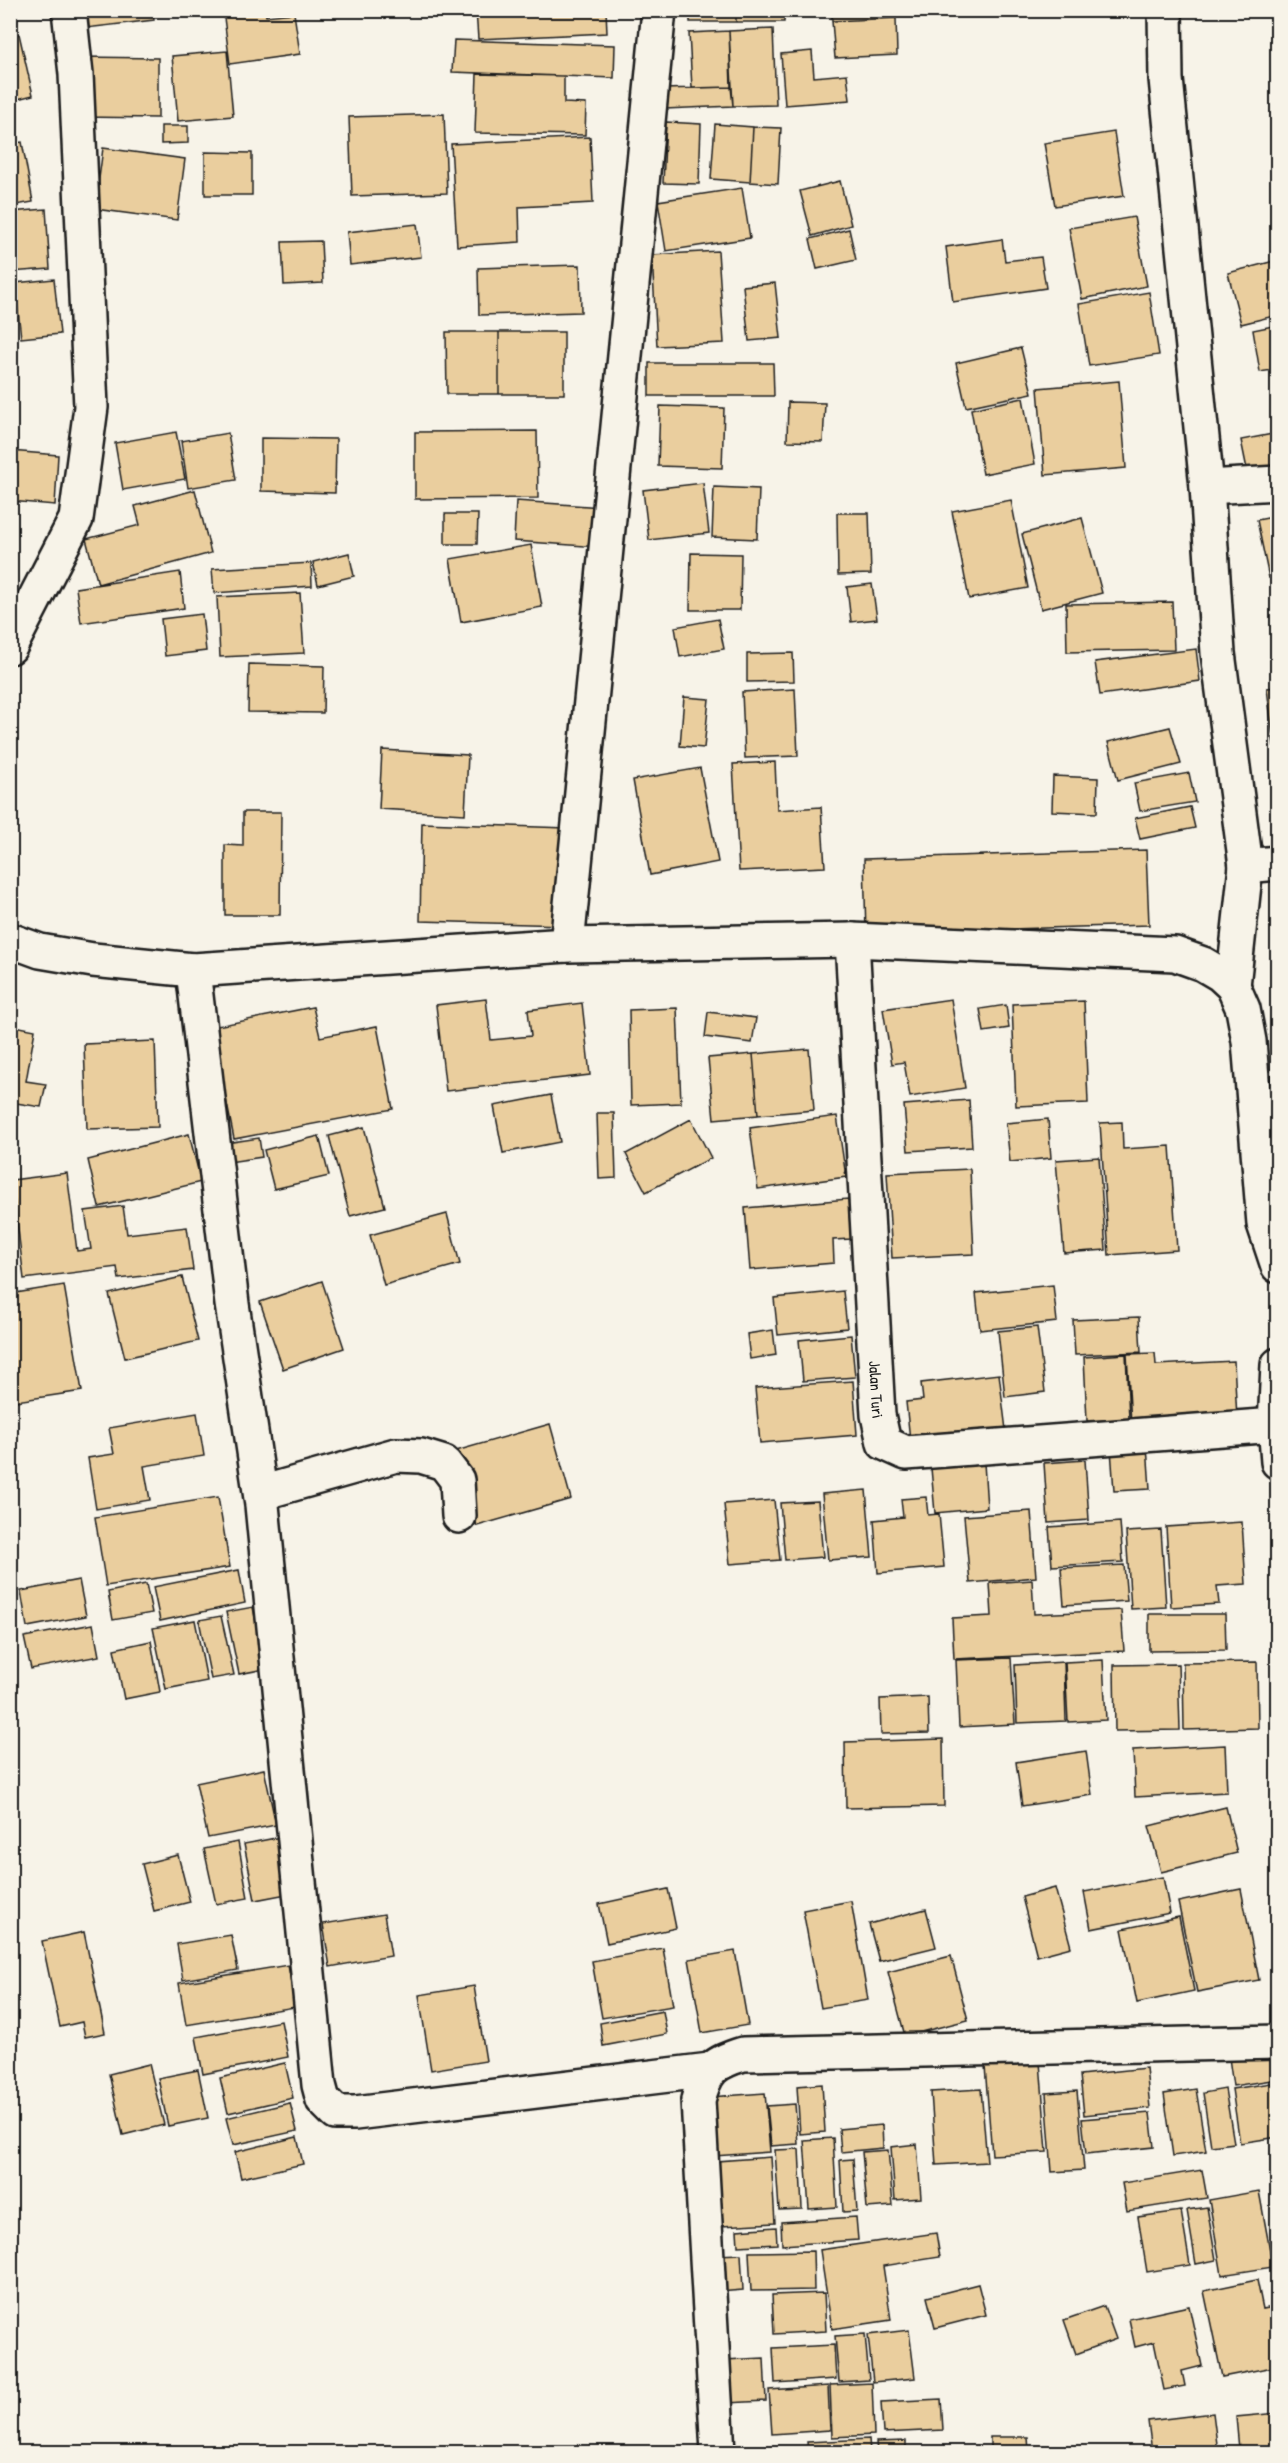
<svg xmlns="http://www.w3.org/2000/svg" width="1288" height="2463" font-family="'Patrick Hand',sans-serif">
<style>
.building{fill:#eace9e;stroke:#1c1c1c;stroke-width:1.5}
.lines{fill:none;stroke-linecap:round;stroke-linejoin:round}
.minor-casing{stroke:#1c1c1c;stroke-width:38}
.tertiary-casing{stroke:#1c1c1c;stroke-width:38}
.minor{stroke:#f7f3e8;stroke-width:33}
.tertiary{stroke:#f7f3e8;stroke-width:33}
.labels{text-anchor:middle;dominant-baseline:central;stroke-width:4.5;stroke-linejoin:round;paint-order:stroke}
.street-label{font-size:16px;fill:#1c1c1c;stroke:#f7f3e8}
</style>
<rect width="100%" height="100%" fill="#f7f3e8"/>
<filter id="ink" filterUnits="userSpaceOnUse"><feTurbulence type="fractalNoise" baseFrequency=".0167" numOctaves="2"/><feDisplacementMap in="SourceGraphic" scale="12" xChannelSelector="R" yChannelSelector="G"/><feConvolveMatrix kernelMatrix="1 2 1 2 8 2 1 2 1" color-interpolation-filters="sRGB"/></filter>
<g filter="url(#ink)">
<path class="building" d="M84 10H153L154 20 86 28Z
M223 10H265L266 16 294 13 300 54 230 64Z
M476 10H606L607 33 478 39Z
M690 10H736V22H690Z
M736 10H784V22H736Z
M832 10H895L896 18 832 21Z
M896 18 897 55 835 58 832 21Z
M773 29 776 105 733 106 729 31Z
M729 31 731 87 692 88 689 33Z
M19 34 33 95 10 101V36Z
M454 40 615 45 614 78 452 72Z
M227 51 233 116 178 121 172 56Z
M812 51 814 77 847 74 850 100 785 105 781 54Z
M80 57 158 58V118L80 117Z
M477 74 564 76V103L586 104 585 135 475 133Z
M731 87 733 106 665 109 664 89Z
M444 114 447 193 352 196 349 117Z
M666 122 701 124 699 184 663 183Z
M715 124 753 127 750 182 711 179Z
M161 126H188V143L161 144Z
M753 127 781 128 778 184 750 182Z
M1114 132 1124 196 1055 206 1044 143Z
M590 137 593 203 519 207 520 242 457 246 451 144Z
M22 142 33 202 10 206V144Z
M103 148 185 159 177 220 95 209Z
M205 152 252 153V195H205Z
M840 181 851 225 812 236 800 191Z
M742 188 750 238 666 251 658 201Z
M46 209 50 269 10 272V212Z
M1134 217 1147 286 1082 299 1069 228Z
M417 224 421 257 350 265 347 232Z
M849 229 856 260 817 269 810 239Z
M1002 239 1005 261 1041 257 1046 288 953 302 946 247Z
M321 241 323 283 284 285 282 242Z
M718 251 724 343 657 346 652 255Z
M1278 260V315L1241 324 1228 273Z
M580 265 581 312 479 315 478 268Z
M54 279 60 334 21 338 15 283Z
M775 283 781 338 749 341 743 286Z
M1149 292 1159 355 1089 366 1079 304Z
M1278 325V369L1260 372 1253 330Z
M446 332H499V394H447Z
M499 332H564V394H499Z
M1021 348 1032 393 966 407 956 363Z
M649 363H773L774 396H649Z
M1278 373V394L1274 374Z
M1119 381 1126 468 1045 475 1038 388Z
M1023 398 1035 464 983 474 971 409Z
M788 402 825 403 823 442 787 441Z
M660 406 724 408 722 468 658 466Z
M537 431 538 498 415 499V432Z
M176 432 185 479 123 490 115 443Z
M228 433 236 480 188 488 181 441Z
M1278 433V472L1249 479 1241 440Z
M261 438 336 439 335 493 261 491Z
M10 451 58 455 55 505 10 501Z
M703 483 709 533 649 540 643 490Z
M714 487 759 489 757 539 712 537Z
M195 490 211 553 98 584 86 539 140 525 135 506Z
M1011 500 1028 588 969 599 952 511Z
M516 501 602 507 599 547 514 541Z
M837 513H869L871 574 838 575Z
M445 514H478L477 544H445Z
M1278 516V576L1269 578 1257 520Z
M1082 518 1102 593 1041 609 1022 534Z
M531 545 542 607 461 622 450 559Z
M349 553 354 576 318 585 313 562Z
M691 553 741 554 740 610H690Z
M311 563 312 586 214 593 212 569Z
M180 572 184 608 81 623 76 588Z
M872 584 877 619 851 622 847 587Z
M300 593 304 653 220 657 217 597Z
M1172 602 1174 650 1067 652 1066 604Z
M202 614 206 651 165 656 161 619Z
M718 619 724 649 680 657 675 627Z
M1196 649 1200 681 1100 695 1095 662Z
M793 653 794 681 747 682V654Z
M249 664 324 666 323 713 248 712Z
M1278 687V746H1274L1267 688Z
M795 689 798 756 745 758 742 692Z
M684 697 709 699 704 748 680 746Z
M1170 727 1181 764 1118 780 1108 742Z
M382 750 468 755 465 814 379 809Z
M775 762 777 810 821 807 825 867 739 871 733 764Z
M700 768 718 862 650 875 633 780Z
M1189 773 1195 802 1140 811 1134 783Z
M1053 776 1098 778 1097 813 1052 811Z
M1190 807 1195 828 1140 839 1135 818Z
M243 812H281L280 915H225V845L243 846Z
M422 823 567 828 565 925 420 921Z
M1146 850 1149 925 866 933 864 859Z
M486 999 491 1040 531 1036 528 1010 582 1003 590 1075 446 1091 436 1005Z
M951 999 965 1088 910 1097 904 1062 892 1064 883 1009Z
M1084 1001 1088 1103 1016 1106 1012 1004Z
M1006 1005 1009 1028 984 1032 980 1009Z
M313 1007 320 1037 377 1026 393 1109 234 1139 212 1027Z
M677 1008 681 1103 631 1105 629 1010Z
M708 1012 756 1018 752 1043 705 1037Z
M10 1025 35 1030 26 1081 46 1084 41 1107 10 1102Z
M155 1041 158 1127 87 1129 84 1044Z
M809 1049 814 1110 758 1115 753 1054Z
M753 1054 758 1115 714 1119 708 1058Z
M551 1095 560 1142 503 1153 494 1106Z
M969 1100 972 1147 908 1151 904 1105Z
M597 1113H614L616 1178 599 1179Z
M837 1116 846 1177 758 1189 750 1128Z
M691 1119 711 1158 646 1192 626 1154Z
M1048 1119 1051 1158 1010 1162 1006 1123Z
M1122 1122 1123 1149 1170 1146 1177 1250 1109 1255 1100 1123Z
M364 1127 385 1207 350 1216 329 1136Z
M189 1134 201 1182 99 1207 88 1160Z
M319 1136 329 1176 274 1189 264 1150Z
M259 1138 262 1157 229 1162 226 1143Z
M1099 1157 1106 1250 1064 1253 1056 1160Z
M970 1169 974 1254 892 1258 887 1173Z
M67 1173 77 1251 91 1249 85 1211 123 1206 127 1234 187 1227 193 1270 119 1279 117 1267 24 1279 12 1180Z
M848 1199 851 1239 833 1240 834 1263 750 1270 745 1208Z
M447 1214 460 1264 384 1285 370 1235Z
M182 1277 198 1341 125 1358 109 1294Z
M322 1281 344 1348 283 1369 260 1302Z
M64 1285 82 1391 10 1402V1294Z
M1053 1285 1057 1322 980 1330 976 1293Z
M843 1291 847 1328 778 1335 774 1298Z
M1139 1317 1141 1352 1075 1355 1073 1320Z
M1037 1327 1045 1392 1005 1397 998 1331Z
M773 1330 776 1355 750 1359 747 1334Z
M851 1335 855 1377 803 1381 799 1340Z
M1155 1353 1156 1365 1234 1361 1237 1419 1131 1424 1127 1354Z
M1126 1354 1129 1419 1087 1421 1084 1357Z
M999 1374 1006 1430 910 1440 906 1402 923 1400 921 1383Z
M853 1381 857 1435 760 1443 755 1388Z
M197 1413 204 1456 144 1466 150 1500 96 1509 88 1458 114 1454 109 1428Z
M550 1424 571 1499 477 1526 456 1451Z
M1147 1446 1150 1489 1114 1491 1111 1449Z
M1085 1460 1089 1520 1048 1523 1044 1463Z
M984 1463 987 1508 935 1513 931 1468Z
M866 1490 872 1557 828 1560 822 1494Z
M218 1497 230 1567 106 1586 95 1517Z
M926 1497 928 1515 939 1514 944 1567 878 1573 874 1520 903 1517 901 1499Z
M774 1500 780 1560 730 1564 724 1504Z
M818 1501 823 1557 785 1560 780 1503Z
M1031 1511 1036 1577 970 1583 964 1516Z
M1120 1522 1123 1562 1052 1566 1049 1527Z
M1242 1522 1246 1584 1217 1586 1219 1604 1171 1607 1166 1527Z
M1161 1530 1166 1607 1131 1609 1126 1532Z
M1124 1565 1127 1601 1064 1605 1061 1568Z
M239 1570 245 1603 160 1621 153 1587Z
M79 1580 86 1616 27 1627 21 1591Z
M1032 1580 1034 1614 1121 1610 1124 1651 954 1659 952 1618 992 1616 990 1583Z
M146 1584 152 1613 113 1620 108 1592Z
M253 1607 265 1669 239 1674 226 1612Z
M1149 1614H1225L1226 1650 1149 1651Z
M221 1616 234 1675 211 1679 199 1620Z
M195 1620 207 1681 166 1689 153 1628Z
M93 1624 99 1656 31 1669 24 1637Z
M151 1641 160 1692 124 1699 114 1649Z
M1011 1658 1015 1724 959 1727 956 1660Z
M1103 1660 1106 1720 1068 1722 1065 1662Z
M1064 1662 1066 1721 1017 1723 1015 1665Z
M1257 1662 1258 1728 1184 1730 1183 1663Z
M1178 1664 1180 1730 1115 1731 1114 1665Z
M928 1697 929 1733 881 1734 880 1699Z
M943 1739 944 1806 846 1808 845 1742Z
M1225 1745 1227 1792 1135 1797 1133 1750Z
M1086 1751 1092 1795 1022 1806 1016 1762Z
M264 1769 276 1825 208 1838 196 1783Z
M1226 1807 1237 1853 1161 1872 1149 1826Z
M281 1837 292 1893 255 1900 244 1844Z
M238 1842 248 1898 216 1904 204 1849Z
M178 1855 190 1902 154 1911 142 1864Z
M1163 1877 1170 1913 1091 1929 1084 1892Z
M1055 1888 1071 1947 1037 1956 1022 1897Z
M668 1889 676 1928 607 1943 599 1904Z
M1241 1889 1259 1980 1197 1992 1178 1902Z
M851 1901 868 2000 821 2008 803 1910Z
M926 1909 936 1947 879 1961 869 1924Z
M384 1914 391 1956 330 1967 323 1924Z
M1179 1917 1194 1991 1137 2003 1122 1929Z
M84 1932 105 2033 85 2037 82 2022 60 2027 42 1941Z
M231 1935 238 1970 183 1980 177 1944Z
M663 1948 673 2006 602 2018 592 1961Z
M735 1951 748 2025 702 2033 689 1959Z
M951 1956 968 2020 905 2036 888 1972Z
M288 1965 295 2007 186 2025 179 1983Z
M474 1986 486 2061 431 2070 419 1995Z
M663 2011 667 2034 603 2046 600 2023Z
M281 2021 288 2057 203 2074 196 2037Z
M1278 2051V2079L1233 2086 1229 2058Z
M1040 2062 1047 2152 992 2155 985 2066Z
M285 2063 293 2098 228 2113 220 2078Z
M149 2064 164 2125 123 2135 109 2074Z
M1146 2068 1150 2108 1084 2115 1080 2075Z
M198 2070 208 2118 168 2126 158 2078Z
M1278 2082V2137L1240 2143 1232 2089Z
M822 2084 825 2132 800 2134 797 2086Z
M981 2089 987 2162 936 2165 931 2092Z
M1196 2089 1206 2151 1173 2156 1164 2094Z
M1225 2089 1234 2143 1211 2146 1203 2093Z
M1077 2091 1084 2170 1052 2172 1046 2093Z
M765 2093 770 2152 714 2156 710 2097Z
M290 2103 297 2131 233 2145 226 2118Z
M795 2104 798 2144 771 2146 767 2106Z
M1150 2113 1154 2147 1086 2154 1082 2119Z
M882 2125 883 2148 841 2152 839 2129Z
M297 2137 303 2164 241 2178 235 2152Z
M833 2138 837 2207 809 2209 804 2140Z
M917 2144 921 2198 895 2200 891 2147Z
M799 2149 802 2209 779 2210 775 2150Z
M888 2150 893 2206 867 2208 862 2152Z
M771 2157 775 2223 721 2226 717 2161Z
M853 2159 857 2211 843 2212 840 2160Z
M1202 2170 1207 2198 1127 2211 1122 2183Z
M1259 2191 1273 2267 1222 2275 1209 2200Z
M1207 2207 1216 2260 1196 2264 1187 2210Z
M1181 2211 1190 2265 1147 2272 1138 2217Z
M856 2217 858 2240 782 2245 781 2222Z
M776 2227 777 2244 738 2246 737 2230Z
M936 2233 940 2257 883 2266 891 2320 832 2329 820 2250Z
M813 2251 814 2290 751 2291 749 2252Z
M741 2254 743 2290 719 2292 716 2255Z
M1257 2280 1263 2309 1278 2306V2366L1222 2377 1204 2291Z
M978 2284 986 2315 935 2328 927 2297Z
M824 2293 826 2331 774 2334 772 2295Z
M1104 2306 1116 2339 1076 2354 1064 2320Z
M1189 2306 1202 2366 1182 2371 1185 2386 1164 2390 1154 2342 1135 2347 1129 2319Z
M909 2330 915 2378 873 2382 868 2335Z
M865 2334 869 2380 839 2382 835 2336Z
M834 2345 836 2379 775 2383 773 2348Z
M764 2358 766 2401 726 2403 724 2360Z
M872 2383 874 2435 832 2437 830 2385Z
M828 2386 830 2430 772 2434 769 2390Z
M941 2399 943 2430 883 2433 881 2402Z
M1213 2413 1218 2452H1152L1148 2421Z
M1278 2413V2445L1239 2449 1236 2417Z
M990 2437H1028L1029 2452H990Z
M869 2439 870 2452H808L807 2442Z
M906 2441V2452H877L876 2442Z
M1278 2448V2452H1226Z"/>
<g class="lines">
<defs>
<g id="minor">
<path d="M1165 10 1166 79 1207 487 1218 653 1246 866 1233 986"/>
<path d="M1207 487 1278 483"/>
<path d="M10 647 76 519 91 407 76 74 69 10"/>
<path d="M1246 866 1278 863"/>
<path id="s1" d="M852 940 878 1415 884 1443 906 1453 1275 1425"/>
<path d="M567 945 659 10"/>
<path d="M193 970 232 1304 262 1505 319 2085 323 2100 336 2113H355L710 2070"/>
<path d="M1278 1365 1275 1425 1278 1462"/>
<path d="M261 1493 396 1455 421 1456 444 1463 457 1480 459 1516"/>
<path d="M718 2452 698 2100C706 2070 713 2063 743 2054L1278 2042"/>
</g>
<path id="tertiary" d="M10 940 40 951 93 960 193 970 567 945 852 940 1175 954 1203 964 1220 974 1233 986 1243 1009 1249 1041 1264 1224 1278 1266"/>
</defs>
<use href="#minor" class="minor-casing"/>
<use href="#tertiary" class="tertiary-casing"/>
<use href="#minor" class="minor"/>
<use href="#tertiary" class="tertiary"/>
</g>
</g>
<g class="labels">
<g class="street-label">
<text stroke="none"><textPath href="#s1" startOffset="450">Jalan Turi</textPath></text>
</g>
</g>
<rect width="1288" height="2463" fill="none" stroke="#f7f3e8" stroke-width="36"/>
<rect x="18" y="18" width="1252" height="2427" fill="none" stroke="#1c1c1c" stroke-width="2" filter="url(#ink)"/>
</svg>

### YOUR GOAL
What you return should be exactly the lines above, starting at the one with "M1178 1664 1180 1730 1115 1731 1114 1665Z" and ending at the one with "M1259 2191 1273 2267 1222 2275 1209 2200Z", and nothing else.

### SOLUTION
M1178 1664 1180 1730 1115 1731 1114 1665Z
M928 1697 929 1733 881 1734 880 1699Z
M943 1739 944 1806 846 1808 845 1742Z
M1225 1745 1227 1792 1135 1797 1133 1750Z
M1086 1751 1092 1795 1022 1806 1016 1762Z
M264 1769 276 1825 208 1838 196 1783Z
M1226 1807 1237 1853 1161 1872 1149 1826Z
M281 1837 292 1893 255 1900 244 1844Z
M238 1842 248 1898 216 1904 204 1849Z
M178 1855 190 1902 154 1911 142 1864Z
M1163 1877 1170 1913 1091 1929 1084 1892Z
M1055 1888 1071 1947 1037 1956 1022 1897Z
M668 1889 676 1928 607 1943 599 1904Z
M1241 1889 1259 1980 1197 1992 1178 1902Z
M851 1901 868 2000 821 2008 803 1910Z
M926 1909 936 1947 879 1961 869 1924Z
M384 1914 391 1956 330 1967 323 1924Z
M1179 1917 1194 1991 1137 2003 1122 1929Z
M84 1932 105 2033 85 2037 82 2022 60 2027 42 1941Z
M231 1935 238 1970 183 1980 177 1944Z
M663 1948 673 2006 602 2018 592 1961Z
M735 1951 748 2025 702 2033 689 1959Z
M951 1956 968 2020 905 2036 888 1972Z
M288 1965 295 2007 186 2025 179 1983Z
M474 1986 486 2061 431 2070 419 1995Z
M663 2011 667 2034 603 2046 600 2023Z
M281 2021 288 2057 203 2074 196 2037Z
M1278 2051V2079L1233 2086 1229 2058Z
M1040 2062 1047 2152 992 2155 985 2066Z
M285 2063 293 2098 228 2113 220 2078Z
M149 2064 164 2125 123 2135 109 2074Z
M1146 2068 1150 2108 1084 2115 1080 2075Z
M198 2070 208 2118 168 2126 158 2078Z
M1278 2082V2137L1240 2143 1232 2089Z
M822 2084 825 2132 800 2134 797 2086Z
M981 2089 987 2162 936 2165 931 2092Z
M1196 2089 1206 2151 1173 2156 1164 2094Z
M1225 2089 1234 2143 1211 2146 1203 2093Z
M1077 2091 1084 2170 1052 2172 1046 2093Z
M765 2093 770 2152 714 2156 710 2097Z
M290 2103 297 2131 233 2145 226 2118Z
M795 2104 798 2144 771 2146 767 2106Z
M1150 2113 1154 2147 1086 2154 1082 2119Z
M882 2125 883 2148 841 2152 839 2129Z
M297 2137 303 2164 241 2178 235 2152Z
M833 2138 837 2207 809 2209 804 2140Z
M917 2144 921 2198 895 2200 891 2147Z
M799 2149 802 2209 779 2210 775 2150Z
M888 2150 893 2206 867 2208 862 2152Z
M771 2157 775 2223 721 2226 717 2161Z
M853 2159 857 2211 843 2212 840 2160Z
M1202 2170 1207 2198 1127 2211 1122 2183Z
M1259 2191 1273 2267 1222 2275 1209 2200Z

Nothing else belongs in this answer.